In the four Parliaments here under review Heytesbury was represented by eight different individuals. Even so, four of these individuals came to their seats with previous experience of the Commons, having earlier sat for other constituencies (in the cases of Basyng, Bentham and Hayne for different Wiltshire boroughs; in that of Cross for Shaftesbury in Dorset). Thus, only in the Parliament of 1450 was Heytesbury apparently represented entirely by novices. The eight came from a variety of backgrounds, yet shared one common factor: none of them were resident in the borough. Indeed, only Basyng and Hayne are known to have lived within the county boundaries – the former at Brinkworth in the north, the latter in Salisbury, which he had represented in Parliament ten years earlier and where he was currently a member of the city council of 24. Two others came from the neighbouring county of Somerset: Nyter belonged to a family living at Kingsbury Episcopi and Lyte to one seated at Lytes Cary. Three of the MPs hailed from even further away, for Cross, originally from Huntingdonshire, Keston from Leicestershire and Joynour from London all lived and worked in the capital. Bentham’s origins are unknown. Similarly, the eight were of differing social status and professions. Even though Basyng, Cross, Hayne, Joynour, Keston, Lyte and Nyter were all styled ‘gentleman’ or ‘esquire’ at some point in their careers, these descriptions blanket a wide variety of occupations. For instance, Basyng and Nyter were both trained in the law, putting their expertise to the use of members of the gentry; Cross made his career as a clerk in the Exchequer; and Joynour, initially a silversmith, had joined the Grocers Company of London and become an important creditor of the Crown.

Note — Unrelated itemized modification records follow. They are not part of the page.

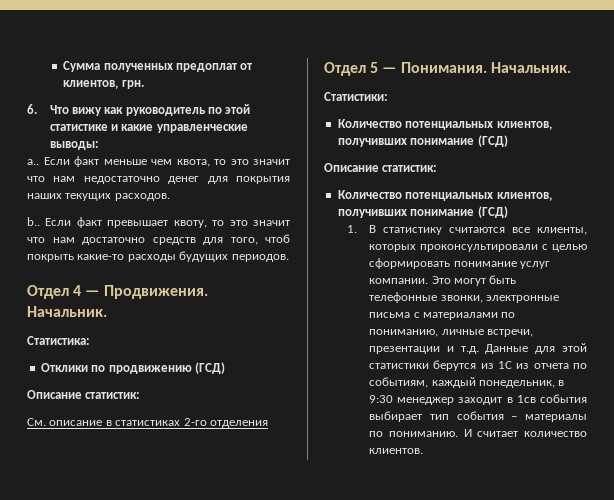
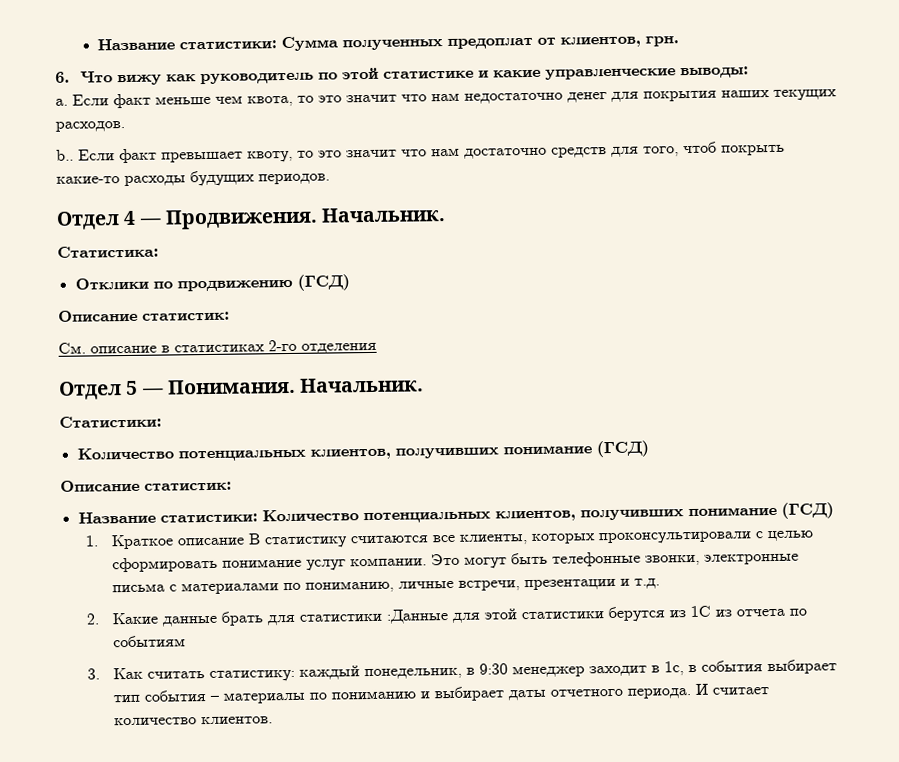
(63, 66) none -> [96,37,277,51] Название статистики:
[27,159,39,165] a.. -> [55,98,68,106] a.
(438, 168) none -> [77,510,258,524] Название статистики:
(357, 229) none -> [110,534,245,550] Краткое описание
[485,344,529,354] Данные -> [86,609,448,627] // 2. Какие данные брать для статистики :Данные
[369,377,429,388] событиям, -> [112,635,186,648] [87,667,295,683] событиям // 3. Как считать статистику:
[516,395,536,403] 1св -> [663,661,697,676] 1с, в
[388,431,458,437] пониманию. -> [330,686,691,702] пониманию и выбирает даты отчетного периода.

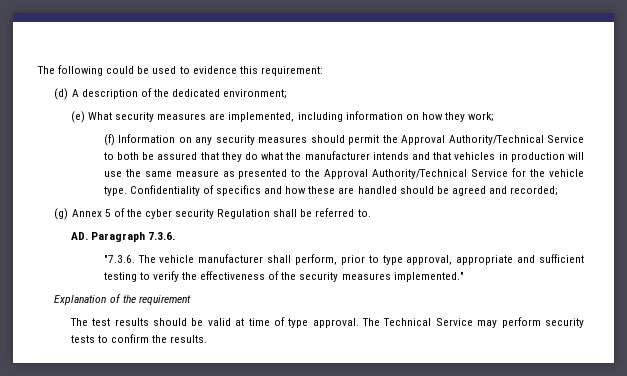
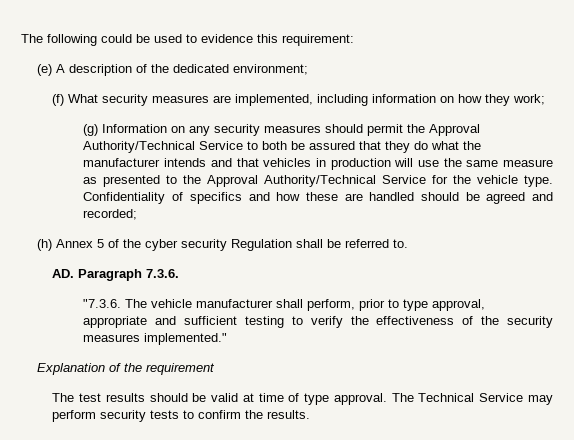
[54,88,69,100] (d) -> [36,64,52,76] (e)
[70,111,85,123] (e) -> [52,94,65,106] (f)
[103,134,115,146] (f) -> [83,124,99,136] (g)
[54,208,69,220] (g) -> [36,239,52,251] (h)

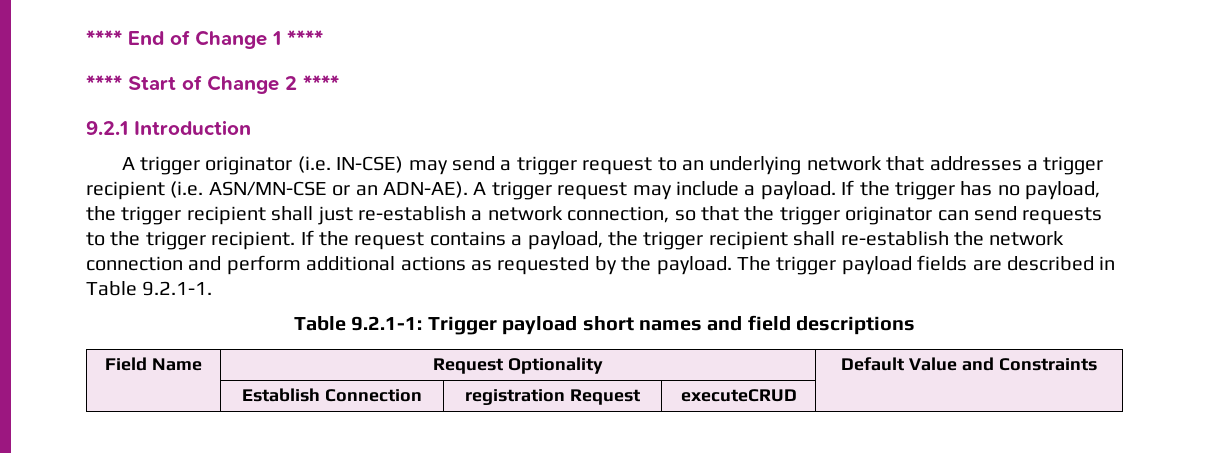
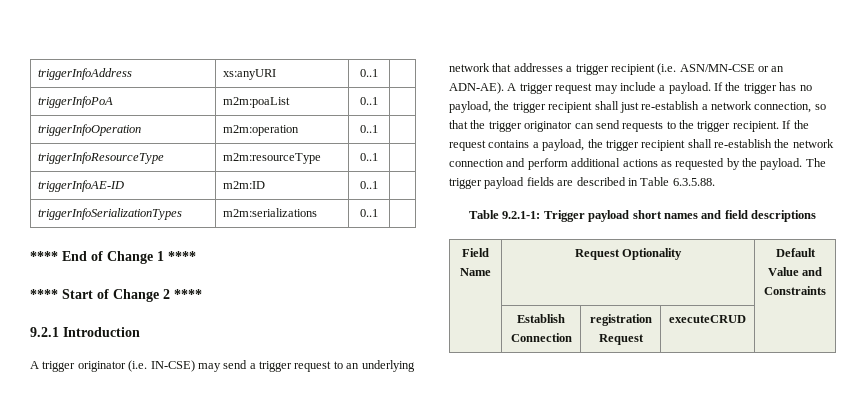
(86, 37) none -> [38,68,133,80] [223,69,277,80] [360,69,378,77] [38,96,114,108] [223,97,291,108] [360,97,378,105] [38,124,142,136] [223,125,300,136] [360,125,378,133] [38,152,165,164] [223,153,322,164] [360,153,378,161] [38,180,125,192] [223,181,266,189] [360,181,378,189] [38,208,183,220] [223,208,318,217] [360,209,378,217] triggerInfoAddress | xs:anyURI | 0..1 | // triggerInfoPoA | m2m:poaList | 0..1 | // triggerInfoOperation | m2m:operation | 0..1 | // triggerInfoResourceType | m2m:resourceType | 0..1 | // triggerInfoAE-ID | m2m:ID | 0..1 | // triggerInfoSerializationTypes | m2m:serializations | 0..1 | //
[142,281,213,296] 9.2.1-1. -> [672,178,715,186] 6.3.5.88.

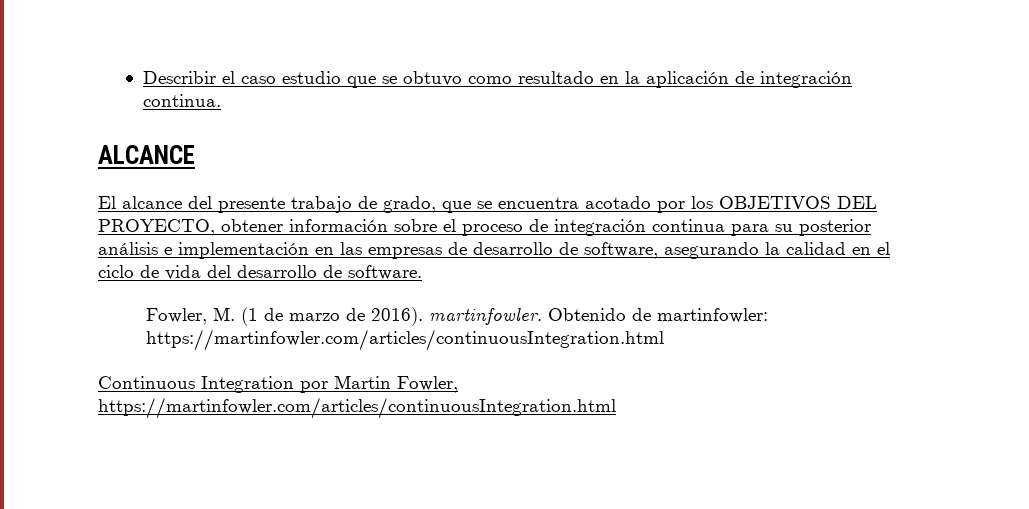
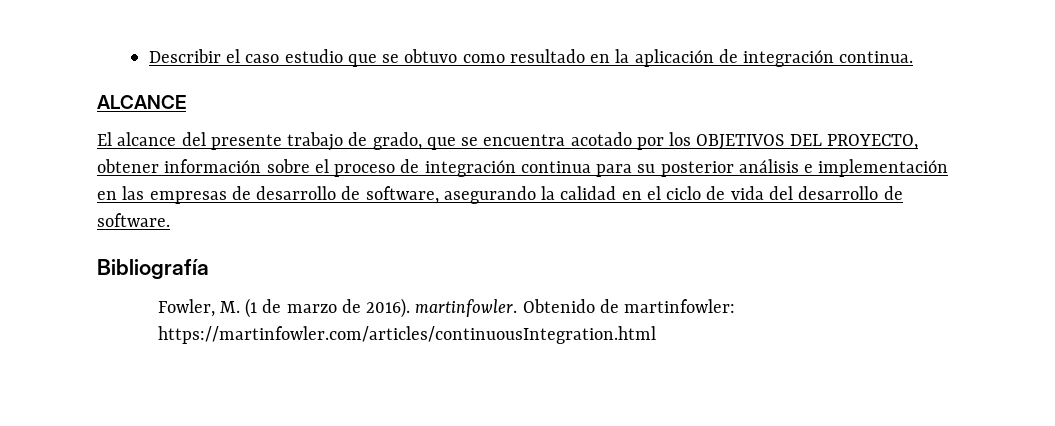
(422, 272) none -> [97,259,209,280] // Bibliografía
[98,375,458,393] [98,397,616,419] // Continuous Integration por Martin Fowler, https://martinfowler.com/articles/continuousIntegration.html -> (656, 335) none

The eight MPs had little in common and lacked any cohesion as a group, yet one thread joining them together may have been a link with the royal household. To the Parliament of November 1449 were returned Basyng and Bentham. The former, a minor landowner and lawyer from Wiltshire, probably owed his return to Sir Edmund Hungerford*, a well-known figure in the Household (as one of the King’s carvers), who as a younger son and executor of the recently-deceased Lord Hungerford may well have wished to have one of his associates in the Commons at a time when he was tidying up his late father’s affairs. Bentham was probably the minor household servant of this name, who had earlier served Henry V and his queen and was currently a yeoman of the Crown and porter of Wallingford castle. Significantly, the sheriff making the return was John Norris*, one of the select group of esquires for the King’s body.